● INSTRUCTIONS FOR THE TASK: Nothing in the records should be changed in the copy, though the pictures must be left out.

● EXERCISE INPUTS:
○ ○ ○ ○ ○
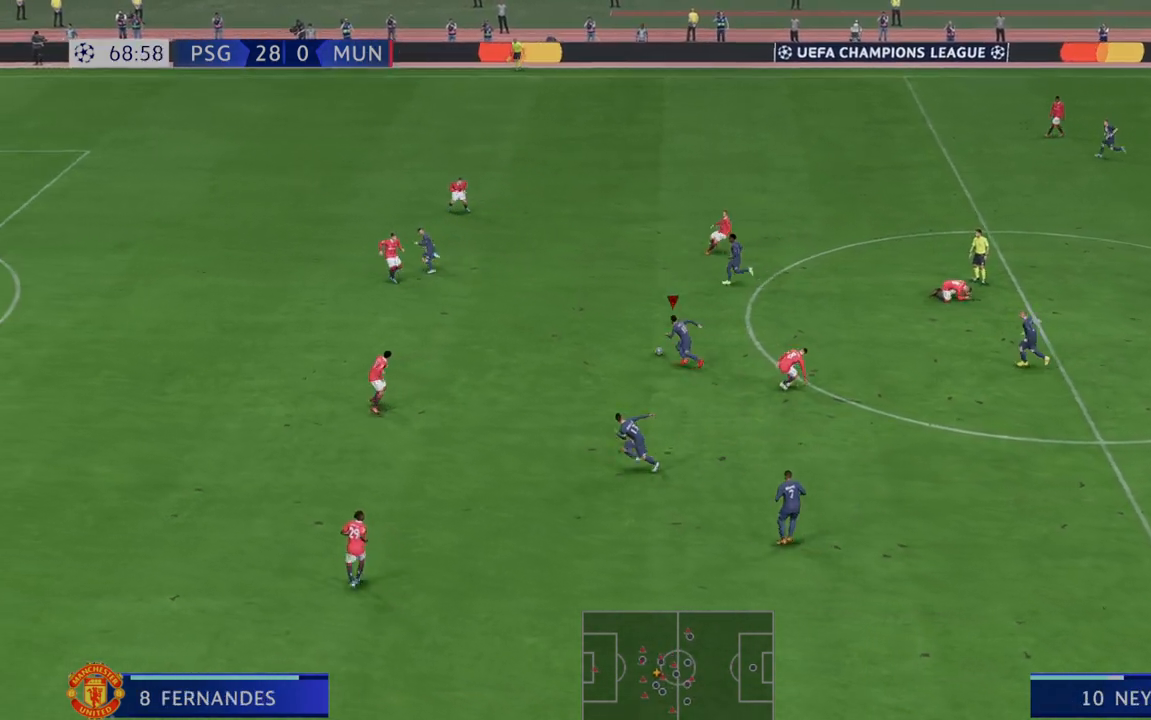
{"buttons": ["R2"], "left_stick": "center", "right_stick": "center", "events": [[50, "left_stick", "center"]]}
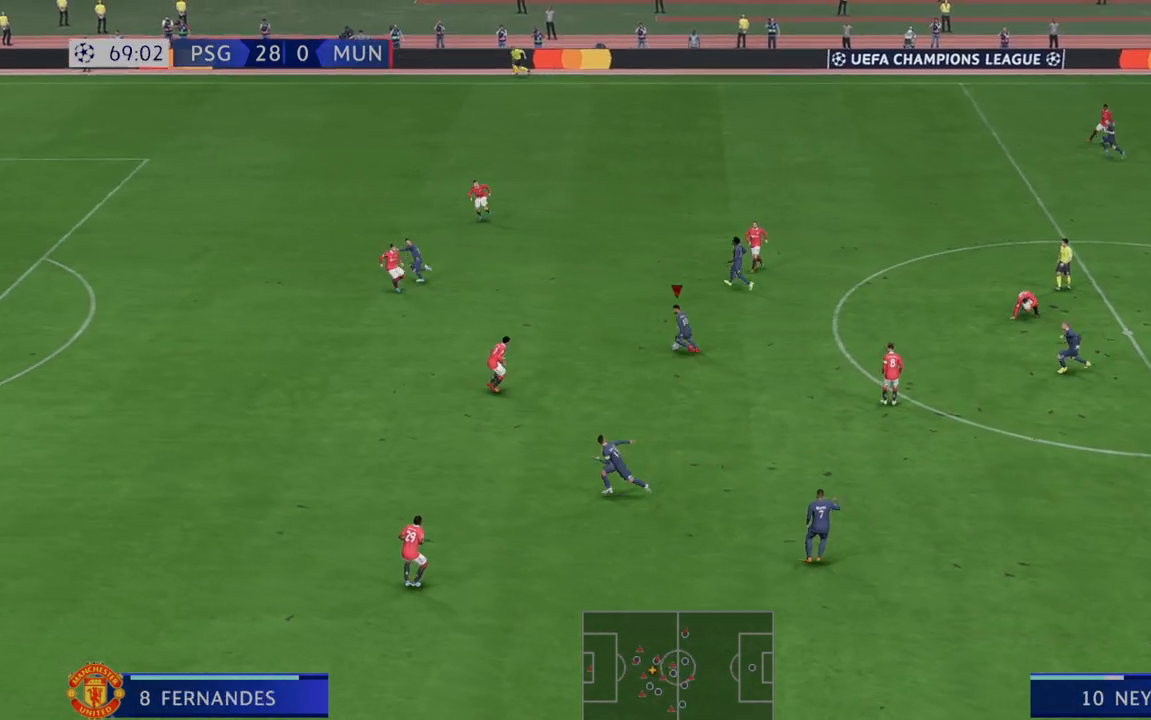
{"buttons": ["R2"], "left_stick": "up-right", "right_stick": "center", "events": [[67, "left_stick", "up"], [383, "left_stick", "up-right"]]}
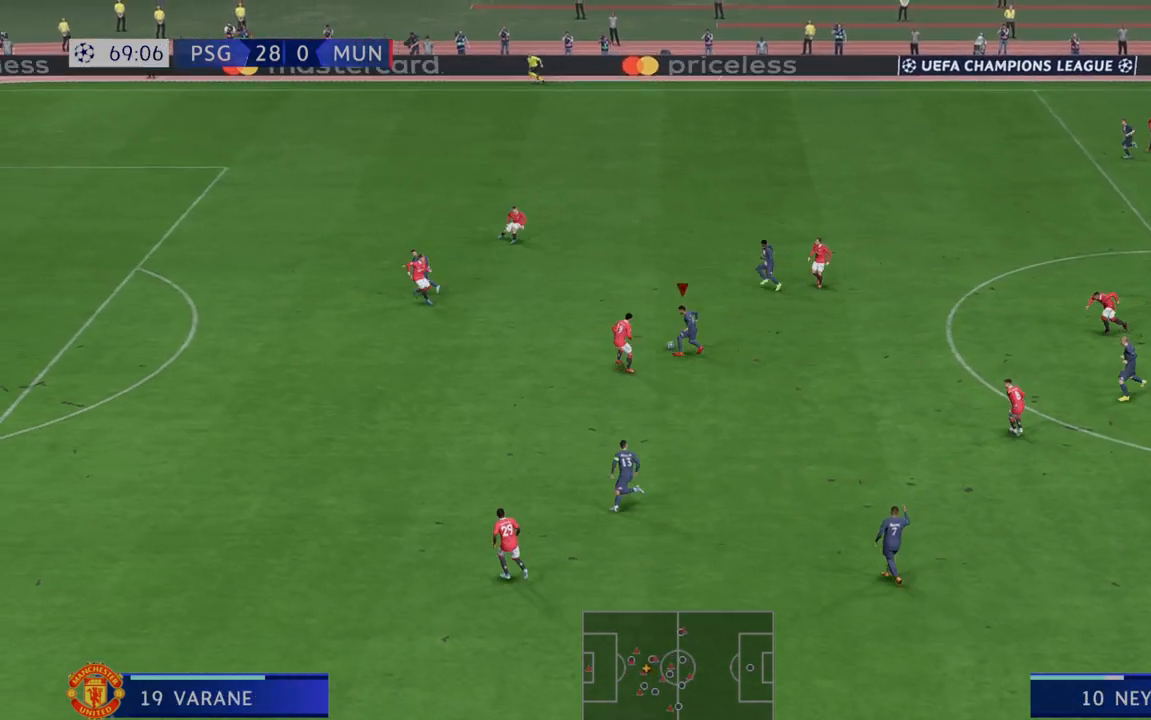
{"buttons": ["R2"], "left_stick": "up", "right_stick": "center", "events": [[300, "left_stick", "up"]]}
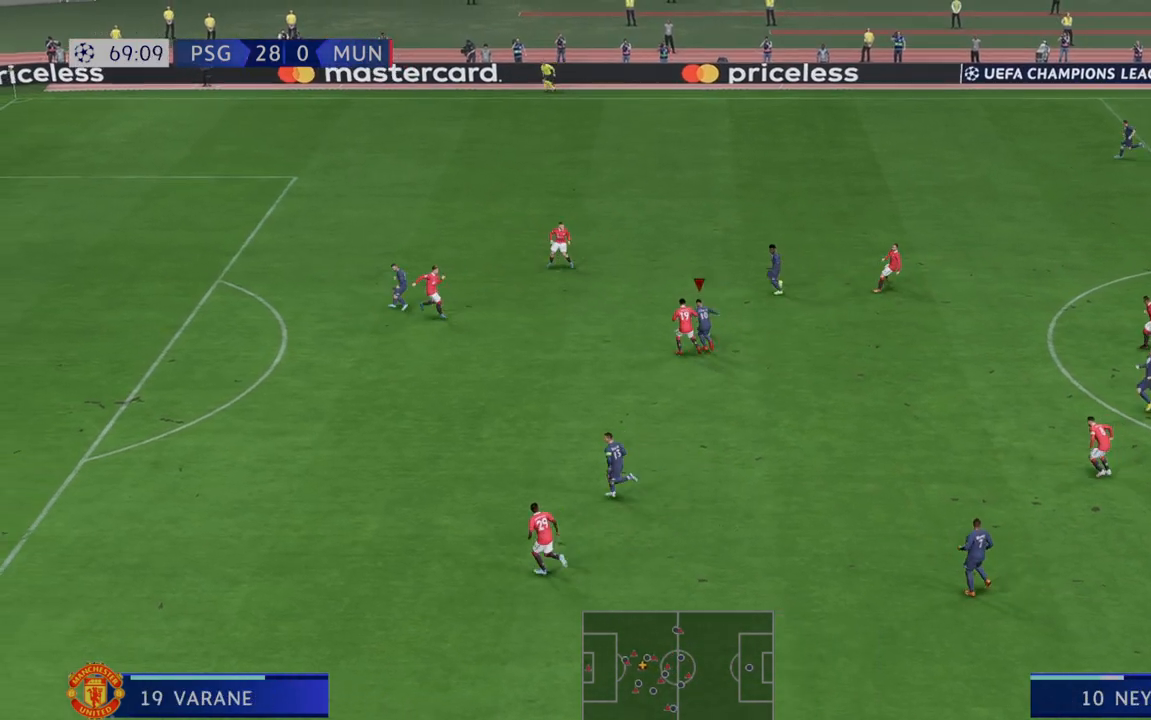
{"buttons": ["R2"], "left_stick": "right", "right_stick": "center", "events": [[67, "left_stick", "up-right"], [367, "left_stick", "down-right"], [500, "left_stick", "right"]]}
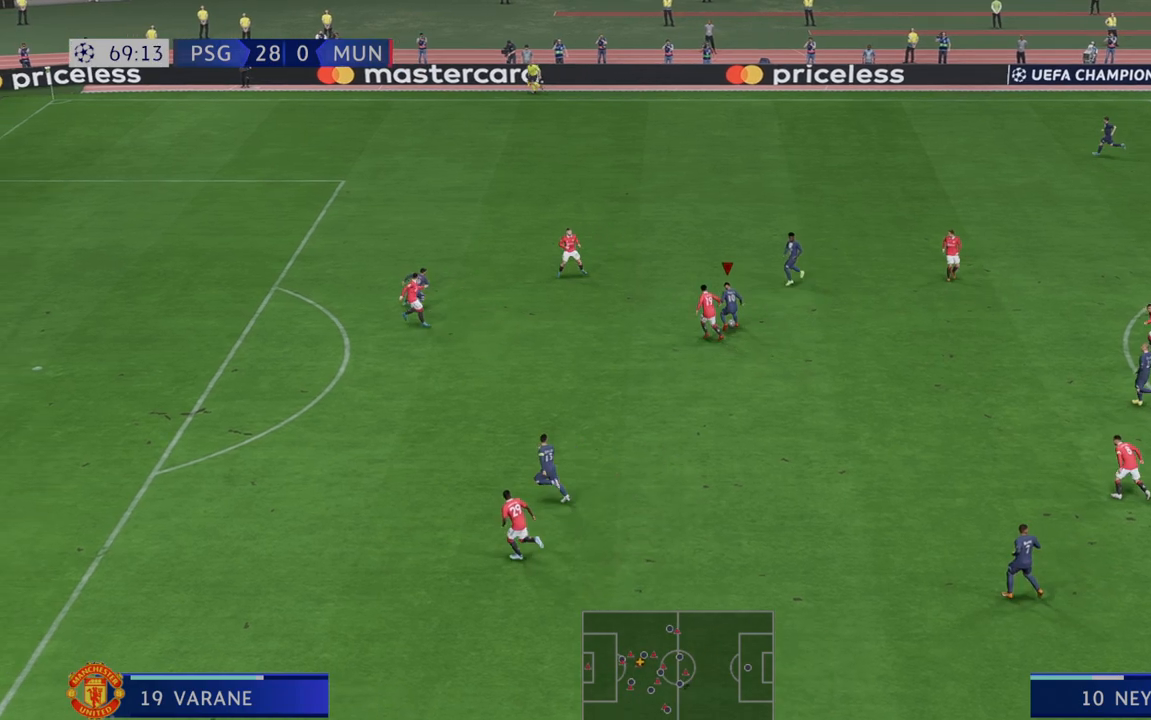
{"buttons": ["R2"], "left_stick": "down", "right_stick": "center", "events": [[217, "left_stick", "down"]]}
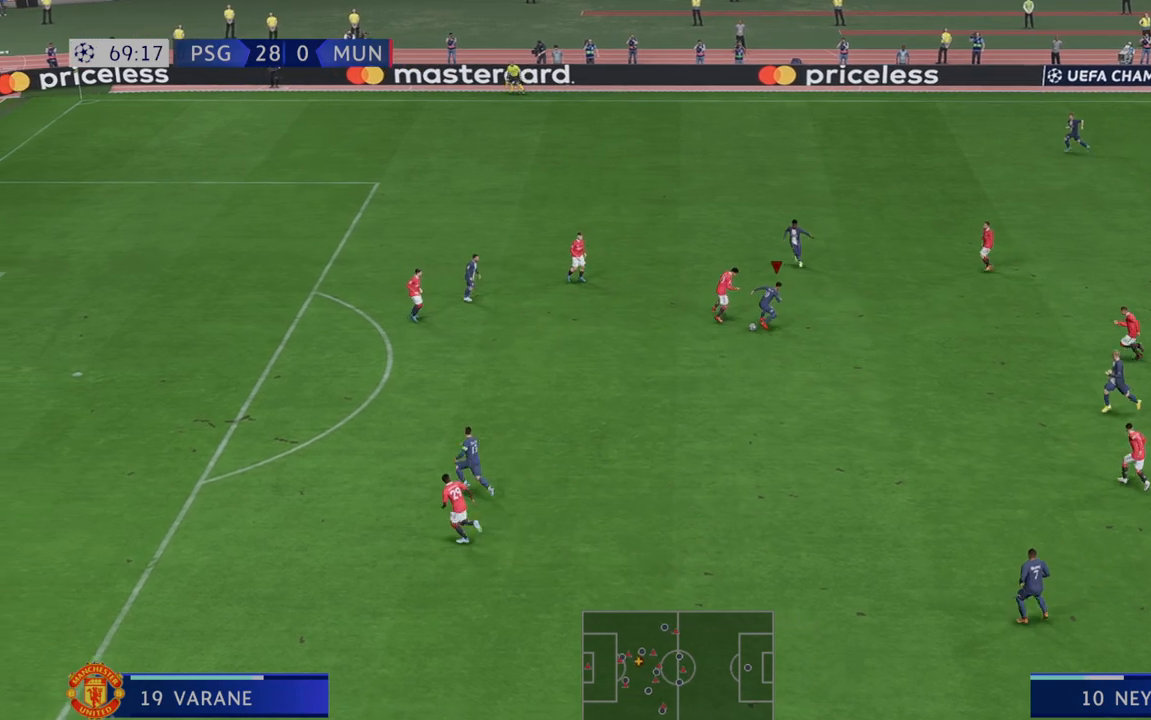
{"buttons": ["R2"], "left_stick": "center", "right_stick": "center", "events": [[267, "left_stick", "center"]]}
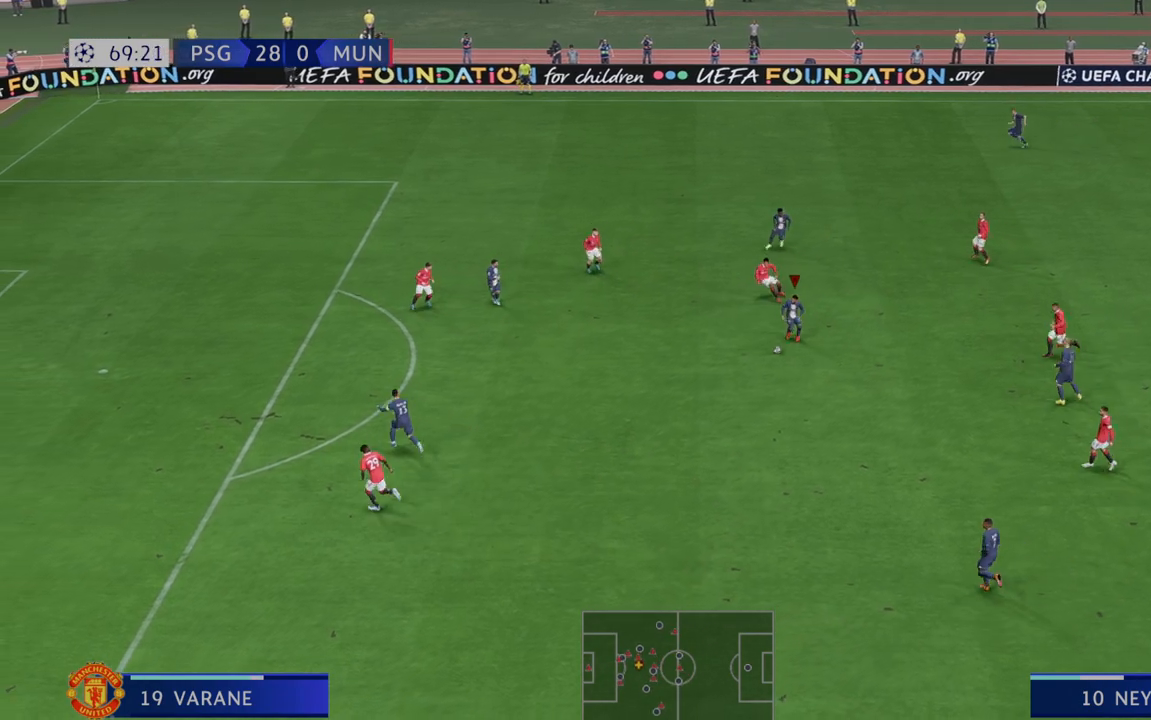
{"buttons": ["R2"], "left_stick": "center", "right_stick": "center", "events": []}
○ ○ ○ ○ ○
● PROBLEM SOLUTION:
{"buttons": ["R2"], "left_stick": "center", "right_stick": "center", "events": [[50, "left_stick", "center"]]}
{"buttons": ["R2"], "left_stick": "up-right", "right_stick": "center", "events": [[67, "left_stick", "up"], [383, "left_stick", "up-right"]]}
{"buttons": ["R2"], "left_stick": "up", "right_stick": "center", "events": [[300, "left_stick", "up"]]}
{"buttons": ["R2"], "left_stick": "right", "right_stick": "center", "events": [[67, "left_stick", "up-right"], [367, "left_stick", "down-right"], [500, "left_stick", "right"]]}
{"buttons": ["R2"], "left_stick": "down", "right_stick": "center", "events": [[217, "left_stick", "down"]]}
{"buttons": ["R2"], "left_stick": "center", "right_stick": "center", "events": [[267, "left_stick", "center"]]}
{"buttons": ["R2"], "left_stick": "center", "right_stick": "center", "events": []}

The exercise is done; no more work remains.